Share Code: REN – Market Cap: R4.6bn – PE: -129x – DY: 0.0%
FY 22 Results: Pilot CNG revenue higher, losses smaller
- Given the elevated oil price, the diesel-linked pilot CNG plant at Renergen produced a higher revenue and smaller loss than expected and, in a way, is a precursor to the sensitivity of the Group’s coming Phase 1 (& Phase 2) LNG and helium projects.
- Given that the Group is still in development stage, the FY 22 results are less relevant than focussing on key project and corporate activity during the period. For detailed analysis of these, see our previous reports listed here (LINK), but in summary:
- The Group massively upgraded their proven gas reserves.
- Lockdowns, supply chain challenges & a NUMSA strike negatively impacted Phase 1’s timing. This is a sunk cost and, importantly, Phase 1 is now in hot commissioning.

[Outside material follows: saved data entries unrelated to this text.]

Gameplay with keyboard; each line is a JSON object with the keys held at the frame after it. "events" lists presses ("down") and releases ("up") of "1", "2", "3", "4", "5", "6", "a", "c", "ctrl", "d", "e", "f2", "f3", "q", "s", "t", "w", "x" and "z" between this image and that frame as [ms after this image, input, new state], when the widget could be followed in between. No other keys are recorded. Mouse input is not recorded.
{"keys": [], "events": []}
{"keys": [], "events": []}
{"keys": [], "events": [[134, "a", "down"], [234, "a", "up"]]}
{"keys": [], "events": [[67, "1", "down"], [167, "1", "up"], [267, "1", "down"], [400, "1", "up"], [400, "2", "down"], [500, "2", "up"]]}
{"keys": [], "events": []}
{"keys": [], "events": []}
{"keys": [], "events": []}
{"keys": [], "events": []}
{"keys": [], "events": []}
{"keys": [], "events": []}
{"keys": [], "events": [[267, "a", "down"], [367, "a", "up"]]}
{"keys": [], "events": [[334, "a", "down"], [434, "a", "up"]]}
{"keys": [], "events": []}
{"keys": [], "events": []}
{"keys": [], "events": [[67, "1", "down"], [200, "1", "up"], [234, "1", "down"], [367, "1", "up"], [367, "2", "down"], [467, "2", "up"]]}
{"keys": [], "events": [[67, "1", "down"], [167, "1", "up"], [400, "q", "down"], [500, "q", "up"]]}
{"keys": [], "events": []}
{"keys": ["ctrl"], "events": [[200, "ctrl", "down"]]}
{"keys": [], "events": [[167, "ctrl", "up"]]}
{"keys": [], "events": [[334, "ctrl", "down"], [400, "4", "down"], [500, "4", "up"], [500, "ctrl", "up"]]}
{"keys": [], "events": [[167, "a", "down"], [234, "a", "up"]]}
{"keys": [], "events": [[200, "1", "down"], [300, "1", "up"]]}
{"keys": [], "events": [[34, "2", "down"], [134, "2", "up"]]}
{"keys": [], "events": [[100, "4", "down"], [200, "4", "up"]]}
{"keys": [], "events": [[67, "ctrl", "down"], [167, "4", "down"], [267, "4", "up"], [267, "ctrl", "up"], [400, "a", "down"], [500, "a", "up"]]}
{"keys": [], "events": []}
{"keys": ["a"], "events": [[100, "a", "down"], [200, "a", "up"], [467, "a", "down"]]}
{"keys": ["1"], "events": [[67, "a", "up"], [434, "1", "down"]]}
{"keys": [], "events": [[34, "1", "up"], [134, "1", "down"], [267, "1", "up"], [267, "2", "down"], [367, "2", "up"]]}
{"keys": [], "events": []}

- A partnership with Ivanhoe Mines &, subject to conditions, the investment by the Central Energy Fund (CEF) both solidified Virginia’s potential & helped derisk the funding of Phase 2.
- Finally, the Group’s helium token has listed successfully and early trade indicates a healthy (future) spot market (while providing an effective prepaid offtake financing for Phase 2) while Cryo-VaccTM keeps progressing.
Valuation and Implied Return: Upgrading Fair Value & 12m TP
- We have adjusted our model to reflect c.9 months of Phase 1 production (adjusting Phase 2 equivalently) while updating spot prices. We expected 35% of the Phase 2 helium revenues to earn Argonon Helium token “spot price” (currently c.$296.93/mcf). Finally, we have assumed Ivanhoe takes up their full equity stake & the CEF’s R1bn investment proceeds successfully.
- We see Renergen’s fair value as 6344cps (previously: 5821cps) and upgrade its 12m TP to 7501cps (previously: 6867cps).